- Page extract:
__________________________________________________

After each long and uneventful day, when all were asleep, Niccolò would put on his royal garment and enter his study. There, for many hours, he would read the ancients, converse with them. And in those long hours of the night he felt no hunger, no thirst, and he no longer feared death. It was there that he wrote his seminal work, Discourses on Livy. In it, Niccolò classified all political systems into three types: monarchy, aristocracy and democracy. He wrote that each had its degraded form. Monarchy could degrade into tyranny, aristocracy into oligarchy, and democracy into licentiousness.

Niccolò represented the fundamental spirit of the Renaissance, the spirit of inquisitiveness. It was that open-minded outlook that drove great discoveries in all spheres of human activities and created the modern world. But over time, as most sweeping cultural and philosophical movements do, the ideas of the Renaissance became abstract and absolute doctrines -- a set of universal axioms that must be applied to organize human affairs across all times and places. Inquisitiveness gave way to moral and intellectual certitude. In the realm of political governance, it means that democracy alone, among all other possible systems of governance, is infallible. Election is the magical solution to all social, political and economic ills anywhere, at any time.

But we know from empirical evidence that it is not so. Yes, democratic institutions have been highly successful in delivering the industrialization of the West; it allowed it to dominate the world in recent centuries. Yet, when it is implemented in non-Western cultures, the record is spotty at best, and miserable in many instances. Indeed, if we examine the contemporary West, one might argue that democracy in both Europe and America is edging dangerously towards what Niccolò forewarned as its degraded form. It is interesting to note that arguably the most competent statesman in Europe today is also its only unelected leader (Mario Monti).

The problem, however, is that up until recent decades, there really has not been a counter example to electoral democracy. There have been many failures of democratic governance but not any notable success stories of other systems of governance either.

That brings us to China. The significance of the re-emergence and ascendancy of the Middle Kingdom can no longer be ignored. More than one billion people of a dismembered state have risen from abject poverty to make up the second- largest economy in the world. And it has happened without a single election.

__________________________________________________

- Required action:
Extend the passage on Niccolò, democracy and China's rise, picking up right after its final sentence.

- Data:
__________________________________________________

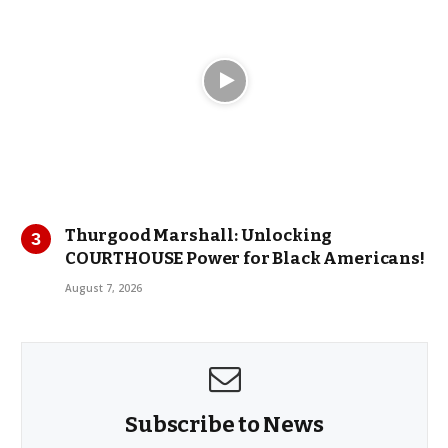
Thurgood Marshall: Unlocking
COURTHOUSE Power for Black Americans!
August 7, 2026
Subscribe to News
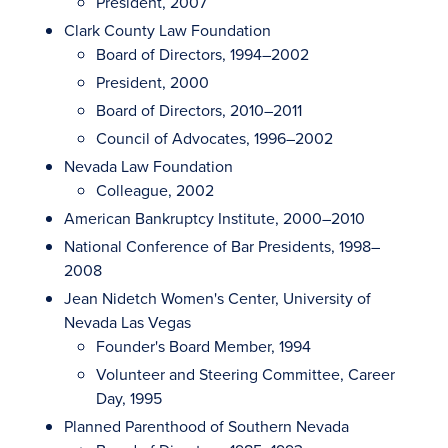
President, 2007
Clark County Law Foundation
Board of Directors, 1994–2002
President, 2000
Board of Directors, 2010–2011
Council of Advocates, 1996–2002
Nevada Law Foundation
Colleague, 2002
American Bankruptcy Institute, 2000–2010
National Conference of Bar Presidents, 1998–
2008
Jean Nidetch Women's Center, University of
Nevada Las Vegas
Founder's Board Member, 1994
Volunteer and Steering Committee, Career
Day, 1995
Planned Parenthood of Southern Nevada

__________________________________________________

- Result of the task:
Indeed, today's China, like Renaissance Europe, is an experimental society. Entrepreneurship drives its economy; political experiments are conducted at all levels of government; artistic creativity has made the contemporary Chinese art scene one of the most vibrant in the world. Many problems exist, some are severe, nevertheless we may very well be witnessing the formative stage of another renaissance.

As the Chinese renaissance unfolds, the world's political and intellectual elites have two options. One is to deny it. This is the easy route because, in the closed minds of many, any ideas that are counter to the accepted universal truths of democracy and human rights are rejected a priori. To them, there is no need to examine the Chinese case as for certain it cannot exist and it must be on its way to inevitable failure. For many years, they have predicted China's collapse. Such a collapse has not happened, so they simply postpone the projected date by another decade or two and sit and wait.

The other is to see it as an opportunity to reignite the inquisitive outlook that gave birth to the modern world. Perhaps it is high time that we study the Chinese phenomenon with an open mind. Perhaps there isn't a singular set of fundamental organizing principles of human society that is effective and righteous. In the current political and intellectual discourses of the West, people no longer seem interested in testable propositions. Ideas are no longer posed as hypotheses, as they were at the beginning of the Renaissance, but as articles of faith. And, perhaps, with China's example, a healthy acceptance of plurality offers a chance for the West to rejuvenate its ossified intellectual ethos.

This brings to mind another great Italian, the Neapolitan philosopher Giambattista Vico. In the early days of the Renaissance, Vico questioned the doctrine of timeless universal truths. He originated the notion of the uniqueness of cultures and advocated the acceptance of their plurality.

As the contemporary political scientist Isaiah Berlin noted, Vico's ideas directly challenged the notion of absolute truths and a perfect society founded on them, not merely in practice but in principle. Of course, the opposing ideas of Descartes, Rousseau and Kant came to dominate the Enlightenment. As the West led the world in what has been propagated as inexorable progress towards the universal ideal, those early voices of the Renaissance were silenced.

Perhaps the contemporary renaissance in the East could serve to reawaken the West.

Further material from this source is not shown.